Questions pratiques
Statut des tefiline pendant Chabbat, Yom Tov et Hol Hamoed
Réponse
Il est interdit de mettre les tefiline le Chabbat, les jours de Yom Tov et le jour de Yom Kippour.
Réponse
On ne met pas les tefiline lors du deuxième jour de Yom Tov célébré en dehors d’Israël.
Réponse
Un habitant d’Israël qui se rend temporairement à l’étranger, avec l’intention de revenir rapidement, et qui y reste un ou deux mois, étant indépendant et voyageant pour affaires ou en mission sans limite de temps, doit suivre la règle du deuxième jour de Yom Tov comme les habitants d’Israël en ce qui concerne la tefila.

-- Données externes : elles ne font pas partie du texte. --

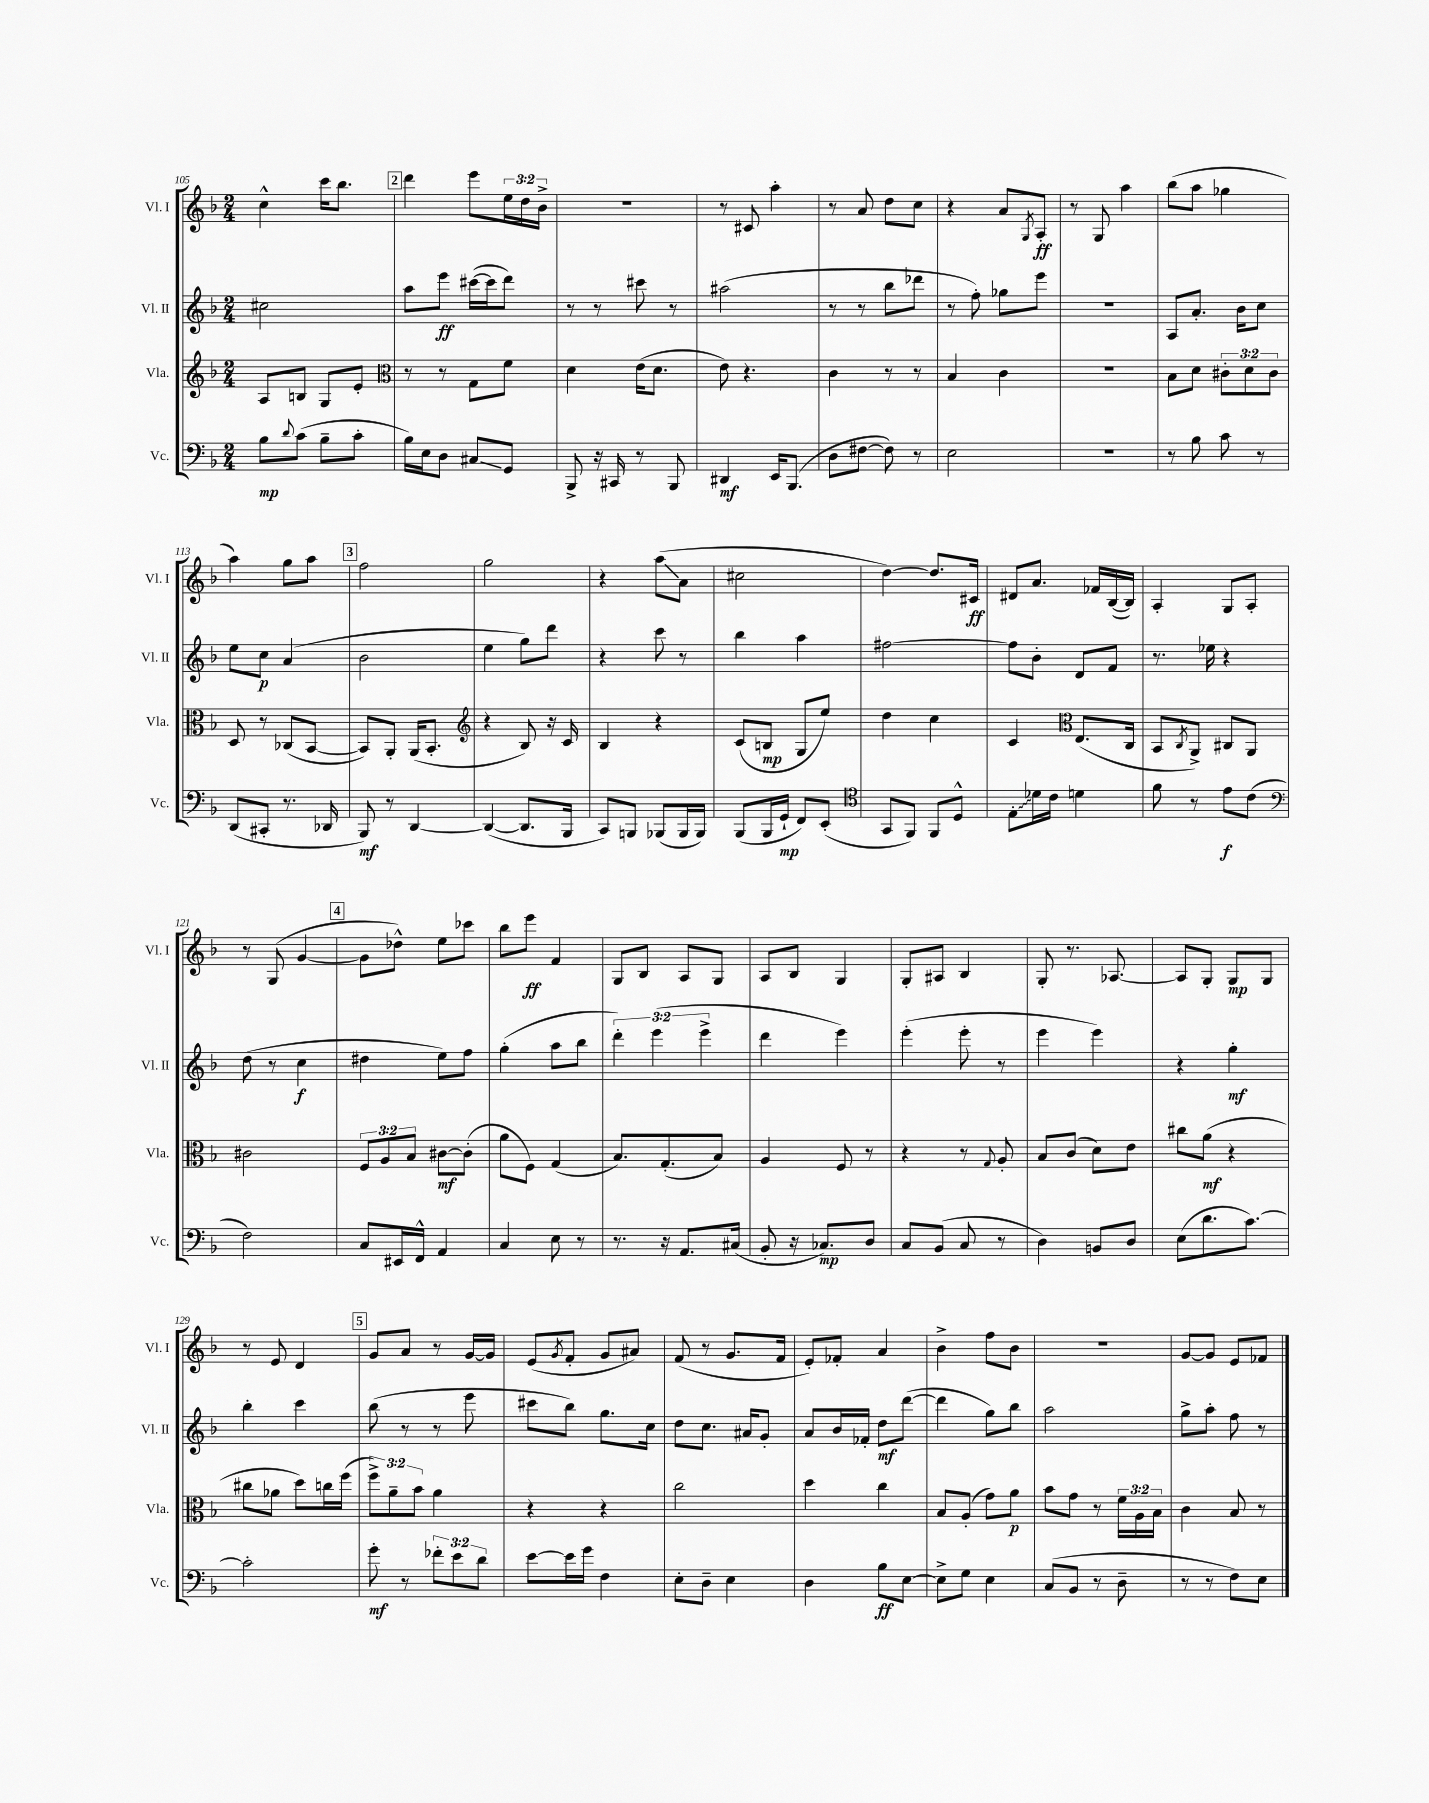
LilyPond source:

<<
\new StaffGroup <<
\new Staff = "s0" \with { instrumentName = "Vl. I" shortInstrumentName = "Vl. I" } {
    \clef treble \key f \major \numericTimeSignature \time 2/4 \override Staff.TupletNumber.text = #tuplet-number::calc-fraction-text
    c''4-^ c'''16 bes''8. |
    \mark \markup { \box "2" } d'''4 e'''8 \tuplet 3/2 { e''16 d''16 bes'16-> } |
    r2 |
    r8 cis'8 a''4-. |
    r8 a'8 d''8 c''8 |
    r4 a'8 \acciaccatura { g8 } a8-.\ff |
    r8 g8 a''4 |
    bes''8( a''8 ges''4 |
    a''4) g''8 a''8 |
    \mark \markup { \box "3" } f''2 |
    g''2 |
    r4 a''8\glissando( a'8 |
    cis''2 |
    d''4~) d''8. cis'16\ff |
    dis'8 a'8. fes'16 bes16~( bes16) |
    a4-. g8 a8-. |
    r8 g8( g'4~ |
    \mark \markup { \box "4" } g'8 des''8-^) e''8 ces'''8 |
    bes''8 e'''8\ff f'4 |
    g8 bes8 a8 g8 |
    a8 bes8 g4 |
    g8-. ais8 bes4 |
    g8-. r8. aes8.~ |
    aes8 g8-. g8\mp g8 |
    r8 e'8 d'4 |
    \mark \markup { \box "5" } g'8 a'8 r8 g'16~ g'16 |
    e'8( \acciaccatura { g'8 } f'8-. g'8 ais'8) |
    f'8( r8 g'8. f'16 |
    e'8-.) fes'8-. a'4 |
    bes'4-> f''8 bes'8 |
    r2 |
    g'8~ g'8 e'8 fes'8 \bar "|." |
}
\new Staff = "s1" \with { instrumentName = "Vl. II" shortInstrumentName = "Vl. II" } {
    \clef treble \key f \major \numericTimeSignature \time 2/4 \override Staff.TupletNumber.text = #tuplet-number::calc-fraction-text
    cis''2 |
    \mark \markup { \box "2" } a''8 e'''8\ff cis'''16~( cis'''16 d'''8) |
    r8 r8 cis'''8 r8 |
    ais''2( |
    r8 r8 bes''8 des'''8 |
    r8 f''8-.) ges''8 e'''8 |
    R2 |
    a8 a'8.-. bes'16 c''8 |
    e''8 c''8\p a'4( |
    \mark \markup { \box "3" } bes'2 |
    e''4 g''8) d'''8 |
    r4 c'''8 r8 |
    bes''4 a''4 |
    fis''2~ |
    fis''8 bes'8-. d'8 f'8 |
    r8. ees''16 r4 |
    d''8( r8 c''4\f |
    \mark \markup { \box "4" } dis''4 e''8) f''8 |
    g''4-.( a''8 bes''8 |
    \tuplet 3/2 { d'''4-.) e'''4( e'''4-> } |
    d'''4 e'''4) |
    e'''4-.( e'''8-. r8 |
    e'''4 e'''4) |
    r4 g''4-.\mf |
    bes''4-. c'''4 |
    \mark \markup { \box "5" } bes''8( r8 r8 e'''8 |
    cis'''8 bes''8) g''8. c''16 |
    d''8 c''8. ais'16 g'8-. |
    a'8 bes'16 fes'16-. d''8\mf d'''8~( |
    d'''4 g''8) bes''8 |
    a''2 |
    g''8-> a''8-. f''8 r8 \bar "|." |
}
\new Staff = "s2" \with { instrumentName = "Vla." shortInstrumentName = "Vla." } {
    \clef treble \key f \major \numericTimeSignature \time 2/4 \override Staff.TupletNumber.text = #tuplet-number::calc-fraction-text
    a8 b8 g8 e'8-. |
    \mark \markup { \box "2" } \clef alto r8 r8 g8 f'8 |
    d'4 e'16( d'8. |
    e'8) r4. |
    c'4 r8 r8 |
    bes4 c'4 |
    R2 |
    bes8 d'8 \tuplet 3/2 { cis'8-. d'8 cis'8 } |
    d8 r8 ces8( bes,8~ |
    \mark \markup { \box "3" } bes,8) a,8-. a,16( bes,8.-. |
    \clef treble r4 bes8) r16 c'16 |
    bes4 r4 |
    c'8( b8\mp g8 e''8) |
    d''4 c''4 |
    c'4 \clef alto e8.( c16 |
    bes,8 \acciaccatura { c8 } a,8->) cis8 a,8 |
    cis'2 |
    \mark \markup { \box "4" } \tuplet 3/2 { f8 a8 bes8 } cis'8~\mf cis'8-.( |
    a'8 f8) g4( |
    bes8.) g8.-.( bes8) |
    a4 f8 r8 |
    r4 r8 \appoggiatura { g8 } a8-. |
    bes8 c'8( d'8) e'8 |
    cis''8 a'8\mf( r4 |
    cis''8 aes'8 d''8) c''16 f''16( |
    \mark \markup { \box "5" } \tuplet 3/2 { f''8->) a'8-- bes'8 } a'4 |
    r4 r4 |
    c''2 |
    d''4 c''4 |
    bes8 a8-.( g'8) a'8\p |
    bes'8 g'8 r8 \tuplet 3/2 { f'16 a16 bes16 } |
    c'4 bes8 r8 \bar "|." |
}
\new Staff = "s3" \with { instrumentName = "Vc." shortInstrumentName = "Vc." } {
    \clef bass \key f \major \numericTimeSignature \time 2/4 \override Staff.TupletNumber.text = #tuplet-number::calc-fraction-text
    bes8\mp \appoggiatura { d'8 } c'8( bes8-- c'8-. |
    \mark \markup { \box "2" } bes16) e16 d8 cis8\glissando g,8 |
    bes,,8-> r16 cis,16 r8 bes,,8 |
    dis,4\mf e,16 bes,,8.( |
    d8 fis8~ fis8) r8 |
    e2 |
    r2 |
    r8 bes8 c'8 r8 |
    d,8( cis,8-. r8. des,16 |
    \mark \markup { \box "3" } bes,,8\mf) r8 d,4~ |
    d,4~( d,8. bes,,16 |
    c,8) b,,8 bes,,8( bes,,16 bes,,16) |
    bes,,8( bes,,16 g,16-!\mp f,8) e,8-.( |
    \clef tenor g,8 f,8) f,8 d8-^ |
    \once \override Glissando.style = #'zigzag e8-.\glissando des'16 c'16 d'4 |
    f'8 r8 e'8\f c'8( |
    \clef bass f2) |
    \mark \markup { \box "4" } c8 eis,16 f,16-^ a,4 |
    c4 e8 r8 |
    r8. r16 a,8. cis16( |
    bes,8-. r16 ces8.\mp) d8 |
    c8 bes,8( c8 r8 |
    d4) b,8 d8 |
    e8( d'8. c'8.~) |
    c'2-. |
    \mark \markup { \box "5" } g'8-.\mf r8 \tuplet 3/2 { fes'8-. e'8 d'8 } |
    e'8~ e'16 g'16 f4 |
    e8-. d8-- e4 |
    d4 bes8\ff e8~ |
    e8-> g8 e4 |
    c8( bes,8 r8 d8-- |
    r8 r8 f8) e8 \bar "|." |
}
>>
>>
\layout { \context { \Score currentBarNumber = #105 } }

Il mettra les tefiline chez lui, discrètement, et récitera le Chema avec.
Réponse
Les envoyés d’institutions qui résident à l’étranger pour une mission d’un an ou plus doivent, tant qu’ils sont à l’étranger, se comporter entièrement comme les habitants de la diaspora et ne pas mettre les tefiline pendant le deuxième jour de Yom Tov, même lors du dernier jour de Souccot.
Réponse
Même une personne non circoncise, par exemple si ses frères sont décédés à cause de la circoncision, ne doit pas mettre les tefiline le Chabbat et les jours de Yom Tov. Bien qu’il ne possède pas deux signes distinctifs pendant le Chabbat, il reste tout de même porteur d’un signe, mais en raison du danger ou de la contrainte, ce signe lui est retiré. Cependant, il demeure toujours soumis à la mitsva.
Réponse
La coutume répandue est de ne pas mettre les tefiline pendant Hol Hamoed. Même quelqu’un qui avait l’habitude de les mettre à l’étranger doit adopter la coutume d’Israël en arrivant en Terre d’Israël.
Réponse
Celui qui prie dans une synagogue ashkénaze où tous mettent les tefiline pendant Hol Hamoed, certains estiment qu'il ne doit pas y prier sans tefiline, à cause de l'interdiction de "lo titgodedou". Selon leur avis, il mettra donc les tefiline sans réciter la berakha. Cependant, la halakha tranche qu'il n'y a pas lieu de craindre ici l'interdit de "lo titgodedou", et il priera là-bas pendant Hol Hamoed selon sa coutume, sans tefiline.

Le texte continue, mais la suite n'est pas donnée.